TRECHO:
------------------------------------------------

A novela envolvendo a venda da petroquímica Braskem pela Novonor ganhou mais um capítulo – e daqueles do tipo plot twist: a proposta do empresário Nelson Tanure para levar a fatia. Mas, embora as conversas entre as partes envolvidas – acionistas e credores – estejam acontecendo, ainda é muito cedo para acreditar que esse será o desfecho final.
Pessoas que acompanham as negociações ouvidas pelo InvestNews expressam várias dúvidas sobre o negócio, entre elas: a disposição de a Petrobras se associar com o dono da Prio; a viabilidade financeira da operação; e o ‘sim’ dos bancos para um grande desconto na dívida devida pela Novonor.
A proposta de Tanure foi apresentada por meio do fundo Petroquímica Verde e prevê a compra da NSP Investimentos, holding por meio da qual a Novonor controla 50,1% das ações ordinárias (com direito a voto) da Braskem. A Petrobras detém outros 47% desta classe de ações, e os minoritários, 2,9%.
O pulo do gato da oferta de Tanure é que, da forma como foi construída, ela desobrigaria a realização de uma oferta pública de aquisição (OPA) pelas ações dos minoritários, exigida em caso de mudança de controle direta. No formato proposto, em vez da transferir as ações da Braskem para Tanure, a Novonor venderia a participação da holding. A OPA é sempre um risco de fazer com que o valor da transação fique mais alto.

------------------------------------------------

DADOS ARMAZENADOS:
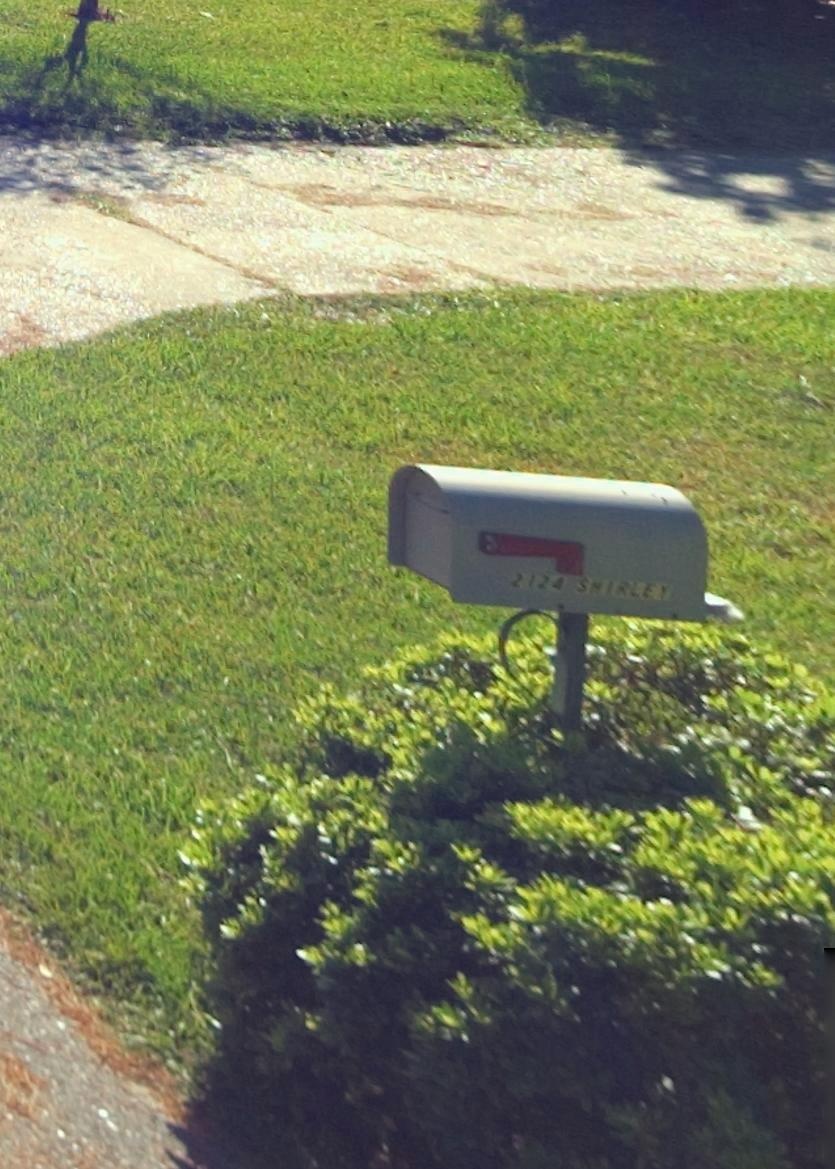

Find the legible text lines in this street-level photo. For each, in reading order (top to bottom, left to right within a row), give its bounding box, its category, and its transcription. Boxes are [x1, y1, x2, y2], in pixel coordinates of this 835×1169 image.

[508, 571, 569, 593] StreetNumber: 2124
[573, 576, 675, 601] None: SHIRLEY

------------------------------------------------

INSTRUÇÕES DE TRABALHO:
**1.** De acordo com o trecho, que percentual das ações ordinárias da Braskem pertence à Petrobras?
**2.** Reproduza a parte do trecho que começa nas palavras "Pessoas que acompanham" e termina após "os minoritários, 2,9%.".

RESPOSTAS POR TAREFA:
**1.** A Petrobras detém 47% das ações ordinárias da Braskem.

**2.**
Pessoas que acompanham as negociações ouvidas pelo InvestNews expressam várias dúvidas sobre o negócio, entre elas: a disposição de a Petrobras se associar com o dono da Prio; a viabilidade financeira da operação; e o ‘sim’ dos bancos para um grande desconto na dívida devida pela Novonor.
A proposta de Tanure foi apresentada por meio do fundo Petroquímica Verde e prevê a compra da NSP Investimentos, holding por meio da qual a Novonor controla 50,1% das ações ordinárias (com direito a voto) da Braskem. A Petrobras detém outros 47% desta classe de ações, e os minoritários, 2,9%.